▶ Text for analysis:
* * * *

Like all the other parts of an organisation, L&D also needs to deliver business value. For many years L&D has been trying to convert learning value into business impact, but demonstrating results is challenging.

The LinkedIn Workplace Learning Report (2017) identified two key factors that give insight into L&D’s dilemma:

• Business impact is the number one measure used by CEOs, yet only 8% currently see the business impact of L&D.

• ROI is the number two measure desired by CEOs, yet only 4% see L&D’s ROI. In our practice we see most L&D departments struggle to prove the value of investments in learning and development.

‘L&D top challenges are tied to demonstrating business impact’

(LinkedIn Workplace Learning Report, 2017)

Current L&D approach

The world of L&D is changing rapidly. Various improvements and innovations are giving rise to greater professionalisation. Blended learning, microlearning, social learning, workplace learning,user experience design, learning support, performance support, new evaluation models, and innovative technologies all make learning solutions scalable.

However, more is needed. Progress must be made around formal learning solutions, especially; but this alone is insufficient to achieve the desired
business impact.

* * * *

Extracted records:
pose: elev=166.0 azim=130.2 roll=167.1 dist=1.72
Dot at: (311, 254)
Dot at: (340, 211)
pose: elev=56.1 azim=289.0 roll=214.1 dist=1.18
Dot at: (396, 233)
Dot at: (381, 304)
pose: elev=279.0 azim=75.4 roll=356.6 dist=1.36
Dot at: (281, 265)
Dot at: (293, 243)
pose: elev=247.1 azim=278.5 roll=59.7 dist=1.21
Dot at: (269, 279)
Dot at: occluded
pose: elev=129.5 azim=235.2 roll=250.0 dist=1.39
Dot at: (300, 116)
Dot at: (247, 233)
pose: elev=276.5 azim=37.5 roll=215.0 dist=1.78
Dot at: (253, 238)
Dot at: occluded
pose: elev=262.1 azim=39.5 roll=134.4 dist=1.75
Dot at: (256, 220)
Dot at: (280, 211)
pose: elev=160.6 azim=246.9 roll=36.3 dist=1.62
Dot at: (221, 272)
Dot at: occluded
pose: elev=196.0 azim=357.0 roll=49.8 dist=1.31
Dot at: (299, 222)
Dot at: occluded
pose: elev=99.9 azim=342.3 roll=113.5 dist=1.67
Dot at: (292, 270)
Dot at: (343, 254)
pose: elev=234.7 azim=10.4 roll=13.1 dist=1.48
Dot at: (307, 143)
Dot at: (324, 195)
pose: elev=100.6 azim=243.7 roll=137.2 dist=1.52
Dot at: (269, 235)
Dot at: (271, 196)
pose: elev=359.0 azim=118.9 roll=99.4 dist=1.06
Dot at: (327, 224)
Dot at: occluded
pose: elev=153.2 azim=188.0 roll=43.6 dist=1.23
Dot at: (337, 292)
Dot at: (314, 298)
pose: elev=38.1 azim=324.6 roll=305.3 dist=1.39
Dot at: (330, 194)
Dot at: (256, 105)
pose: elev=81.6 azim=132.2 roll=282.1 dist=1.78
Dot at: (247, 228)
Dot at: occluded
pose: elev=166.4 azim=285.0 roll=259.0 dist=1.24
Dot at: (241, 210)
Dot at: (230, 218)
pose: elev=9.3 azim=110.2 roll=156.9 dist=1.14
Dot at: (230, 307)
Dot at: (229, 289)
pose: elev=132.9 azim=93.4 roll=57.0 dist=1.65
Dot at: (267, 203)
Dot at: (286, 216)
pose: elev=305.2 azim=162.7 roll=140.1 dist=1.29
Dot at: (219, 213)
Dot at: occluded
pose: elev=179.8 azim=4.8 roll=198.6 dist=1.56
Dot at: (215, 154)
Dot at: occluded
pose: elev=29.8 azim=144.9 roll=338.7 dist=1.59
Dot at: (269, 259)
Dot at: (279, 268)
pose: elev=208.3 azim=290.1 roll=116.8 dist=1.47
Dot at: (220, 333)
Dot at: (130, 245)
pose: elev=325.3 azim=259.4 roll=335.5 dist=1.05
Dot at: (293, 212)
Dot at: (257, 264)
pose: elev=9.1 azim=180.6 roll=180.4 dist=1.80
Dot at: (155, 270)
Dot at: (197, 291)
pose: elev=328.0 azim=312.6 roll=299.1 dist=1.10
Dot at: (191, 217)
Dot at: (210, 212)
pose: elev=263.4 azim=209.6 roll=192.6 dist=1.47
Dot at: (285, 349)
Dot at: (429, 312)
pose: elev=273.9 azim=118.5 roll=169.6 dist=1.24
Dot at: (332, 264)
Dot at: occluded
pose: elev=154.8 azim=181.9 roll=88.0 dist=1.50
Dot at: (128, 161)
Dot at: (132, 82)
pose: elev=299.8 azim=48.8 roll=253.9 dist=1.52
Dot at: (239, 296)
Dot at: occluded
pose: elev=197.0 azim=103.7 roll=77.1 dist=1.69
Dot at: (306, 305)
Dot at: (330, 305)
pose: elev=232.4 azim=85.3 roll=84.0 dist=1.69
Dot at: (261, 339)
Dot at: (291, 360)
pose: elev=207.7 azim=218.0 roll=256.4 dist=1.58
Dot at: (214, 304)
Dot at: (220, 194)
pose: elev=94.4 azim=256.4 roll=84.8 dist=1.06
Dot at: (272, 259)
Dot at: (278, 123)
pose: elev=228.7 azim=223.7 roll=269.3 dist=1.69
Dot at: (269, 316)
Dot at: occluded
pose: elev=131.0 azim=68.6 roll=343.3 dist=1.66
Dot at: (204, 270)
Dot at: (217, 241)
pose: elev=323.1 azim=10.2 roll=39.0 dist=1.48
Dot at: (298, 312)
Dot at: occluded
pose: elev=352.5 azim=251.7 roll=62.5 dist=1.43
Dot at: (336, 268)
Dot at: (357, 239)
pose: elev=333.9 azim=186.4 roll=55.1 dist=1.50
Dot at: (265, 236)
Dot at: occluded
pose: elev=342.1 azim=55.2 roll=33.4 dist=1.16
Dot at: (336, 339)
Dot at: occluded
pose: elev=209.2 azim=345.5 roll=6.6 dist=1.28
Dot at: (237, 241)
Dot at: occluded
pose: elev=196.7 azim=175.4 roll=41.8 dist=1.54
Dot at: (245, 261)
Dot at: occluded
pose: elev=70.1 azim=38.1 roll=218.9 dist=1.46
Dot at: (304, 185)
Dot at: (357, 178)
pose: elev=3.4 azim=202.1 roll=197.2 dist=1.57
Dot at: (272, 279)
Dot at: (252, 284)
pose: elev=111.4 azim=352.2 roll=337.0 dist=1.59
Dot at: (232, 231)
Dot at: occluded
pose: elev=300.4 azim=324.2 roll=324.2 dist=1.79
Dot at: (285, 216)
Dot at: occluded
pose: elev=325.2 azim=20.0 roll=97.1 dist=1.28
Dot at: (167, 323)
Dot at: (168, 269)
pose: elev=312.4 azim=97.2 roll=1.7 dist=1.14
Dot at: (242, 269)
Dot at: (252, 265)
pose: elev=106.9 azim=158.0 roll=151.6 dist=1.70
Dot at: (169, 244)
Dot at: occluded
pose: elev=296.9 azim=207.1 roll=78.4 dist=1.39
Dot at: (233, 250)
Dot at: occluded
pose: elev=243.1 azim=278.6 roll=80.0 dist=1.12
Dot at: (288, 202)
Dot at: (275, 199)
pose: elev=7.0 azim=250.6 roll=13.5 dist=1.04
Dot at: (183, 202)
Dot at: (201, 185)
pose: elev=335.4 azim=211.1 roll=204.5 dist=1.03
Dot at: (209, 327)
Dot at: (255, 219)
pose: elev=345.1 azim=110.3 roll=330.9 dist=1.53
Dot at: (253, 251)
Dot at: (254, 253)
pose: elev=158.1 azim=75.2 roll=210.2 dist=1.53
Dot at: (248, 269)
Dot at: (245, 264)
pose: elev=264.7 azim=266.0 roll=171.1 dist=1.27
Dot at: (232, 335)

* * * *

▶ Work instruction:
Resume the text on the business impact of L&D, picking up after its final sentence. The records have no connection to the text.

▶ Answer to the problem:
What can we learn from the way business solves these problems?

Organisations regularly change their business model.

This is necessary, as otherwise they would find it difficult to survive. Take the retail sector as an example. The rise of online sales has forced traditional retail operations to change their business models or die.

These forces apply everywhere, including L&D. We can learn a lot from the way our own organisations adapt and change their business models to meet new challenges and opportunities.

L&D Business Models

We have defined four business models for L&D with different outcomes, see figure.

On the right, the Performance Enabler and the Value Creator are focused on supporting organisations to perform better and deliver business value.